== DOCUMENT PASSAGE ==
(begin)

Once you have defined your experiment and metrics, you need to assign users to variants. The assignment must be deterministic — a given user must always see the same variant, or your metrics will be contaminated by inconsistent exposure.

The standard approach is hash-based bucketing:

bucket = hash(user_id + experiment_id) % 100
if bucket < treatment_percent:
    variant = "treatment"
else:
    variant = "control"

This has three desirable properties:

Deterministic: The same user always lands in the same bucket
Uniform: A good hash function distributes users uniformly across buckets
Independent: Different experiments (with different experiment_id seeds) assign users independently, unless you intentionally couple them

The traffic split is a single number: the percentage of users assigned to treatment. A 50/50 split gives maximum statistical power for a given sample size. Unequal splits (90/10, 80/20) are used when you want to limit risk — only 10% of users see the new feature.

Traffic Splitting

Each user is consistently assigned to a variant via hash(user_id) % 100. Same user, same variant, every time.

Treatment Traffic Split

Control: 50%50% Treatment

50/50

10

Control (42%)

14

Treatment (58%)

Deterministic Bucketing

hash("alice") % 100 = 40  -> always "control"
hash("bob") % 100   = 17  -> always "treatment"

(end)

(Data records)
(begin)

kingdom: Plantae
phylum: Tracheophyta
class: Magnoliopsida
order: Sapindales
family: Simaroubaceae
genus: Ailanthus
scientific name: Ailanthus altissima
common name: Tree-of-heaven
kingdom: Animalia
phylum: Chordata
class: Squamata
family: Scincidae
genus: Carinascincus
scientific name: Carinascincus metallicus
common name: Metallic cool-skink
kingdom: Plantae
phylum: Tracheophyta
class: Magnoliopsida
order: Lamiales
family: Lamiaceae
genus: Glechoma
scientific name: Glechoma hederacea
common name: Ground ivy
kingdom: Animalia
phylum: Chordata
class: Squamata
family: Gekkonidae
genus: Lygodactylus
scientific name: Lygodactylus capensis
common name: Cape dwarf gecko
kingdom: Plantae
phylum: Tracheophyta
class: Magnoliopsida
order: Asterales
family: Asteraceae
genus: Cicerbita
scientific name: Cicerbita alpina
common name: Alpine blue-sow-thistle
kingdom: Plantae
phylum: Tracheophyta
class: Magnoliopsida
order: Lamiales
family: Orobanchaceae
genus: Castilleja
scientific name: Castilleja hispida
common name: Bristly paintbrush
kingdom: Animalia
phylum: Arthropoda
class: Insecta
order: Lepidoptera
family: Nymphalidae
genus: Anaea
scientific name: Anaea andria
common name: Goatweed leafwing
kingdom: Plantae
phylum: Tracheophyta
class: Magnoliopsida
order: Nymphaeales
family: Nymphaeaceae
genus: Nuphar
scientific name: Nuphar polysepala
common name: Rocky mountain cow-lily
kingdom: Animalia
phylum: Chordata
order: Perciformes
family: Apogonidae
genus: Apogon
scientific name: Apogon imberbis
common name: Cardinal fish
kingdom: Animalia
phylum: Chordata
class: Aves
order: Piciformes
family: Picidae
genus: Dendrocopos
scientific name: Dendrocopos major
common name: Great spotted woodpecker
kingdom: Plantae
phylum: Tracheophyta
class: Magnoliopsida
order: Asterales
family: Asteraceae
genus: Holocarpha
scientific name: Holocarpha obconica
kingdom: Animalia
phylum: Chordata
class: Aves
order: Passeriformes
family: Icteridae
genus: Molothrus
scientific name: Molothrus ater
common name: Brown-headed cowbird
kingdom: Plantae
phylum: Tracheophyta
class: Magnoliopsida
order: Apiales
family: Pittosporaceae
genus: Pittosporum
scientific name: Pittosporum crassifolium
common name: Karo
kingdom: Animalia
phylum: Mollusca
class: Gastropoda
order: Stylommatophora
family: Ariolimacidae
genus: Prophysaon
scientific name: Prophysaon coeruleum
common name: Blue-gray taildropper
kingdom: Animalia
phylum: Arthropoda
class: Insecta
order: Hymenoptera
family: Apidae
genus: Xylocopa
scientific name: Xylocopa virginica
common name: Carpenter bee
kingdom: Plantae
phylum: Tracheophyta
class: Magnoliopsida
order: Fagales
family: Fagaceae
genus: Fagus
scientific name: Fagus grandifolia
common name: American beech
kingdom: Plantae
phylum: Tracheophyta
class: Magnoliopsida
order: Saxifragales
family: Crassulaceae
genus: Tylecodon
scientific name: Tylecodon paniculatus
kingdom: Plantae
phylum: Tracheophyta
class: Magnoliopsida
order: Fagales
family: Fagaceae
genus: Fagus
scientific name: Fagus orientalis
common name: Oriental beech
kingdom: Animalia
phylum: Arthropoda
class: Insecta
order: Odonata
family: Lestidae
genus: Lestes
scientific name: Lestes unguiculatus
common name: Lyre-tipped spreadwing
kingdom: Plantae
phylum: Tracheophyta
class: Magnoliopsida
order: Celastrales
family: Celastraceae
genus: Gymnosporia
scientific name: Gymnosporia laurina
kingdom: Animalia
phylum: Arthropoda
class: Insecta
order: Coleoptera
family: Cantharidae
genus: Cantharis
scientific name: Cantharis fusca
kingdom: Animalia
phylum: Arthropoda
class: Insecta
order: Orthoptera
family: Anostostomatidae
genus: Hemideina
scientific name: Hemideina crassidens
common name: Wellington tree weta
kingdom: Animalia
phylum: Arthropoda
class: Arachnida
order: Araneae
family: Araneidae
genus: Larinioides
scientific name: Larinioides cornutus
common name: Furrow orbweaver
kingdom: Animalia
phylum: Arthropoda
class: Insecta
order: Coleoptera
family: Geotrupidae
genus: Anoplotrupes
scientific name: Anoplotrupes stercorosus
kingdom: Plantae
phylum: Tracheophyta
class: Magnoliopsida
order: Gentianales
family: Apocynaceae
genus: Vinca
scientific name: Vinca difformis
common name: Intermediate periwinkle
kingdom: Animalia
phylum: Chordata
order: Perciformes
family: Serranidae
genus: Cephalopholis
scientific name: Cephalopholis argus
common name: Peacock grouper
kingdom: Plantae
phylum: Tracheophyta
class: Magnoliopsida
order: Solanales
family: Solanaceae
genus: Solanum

(end)

== TASK 1 ==
Answer these questions from the passage on assigning users to experiment variants, marking each answer to match its question:
(a) What must a given user always see for the assignment to count as deterministic?
(b) Which traffic split gives maximum statistical power for a given sample size?
(c) Why are unequal splits such as 90/10 or 80/20 used?
== TASK 2 ==
Summarize the passage on assigning users to experiment variants in two sentences.
== TASK 3 ==
List every property that the passage on assigning users to experiment variants names as a desirable property of hash-based bucketing.
The rows can be left aside.

== FULL OUTPUT 1 ==
(a) The same variant.
(b) A 50/50 split.
(c) To limit risk, so that only a small share of users (for example 10%) see the new feature.

== FULL OUTPUT 2 ==
Users should be assigned to variants deterministically, usually by hash-based bucketing on the user ID and experiment ID, so each user always sees the same variant and the metrics stay clean. The traffic split is the percentage of users sent to treatment: 50/50 gives maximum statistical power, while unequal splits such as 90/10 or 80/20 limit risk.

== FULL OUTPUT 3 ==
- Deterministic
- Uniform
- Independent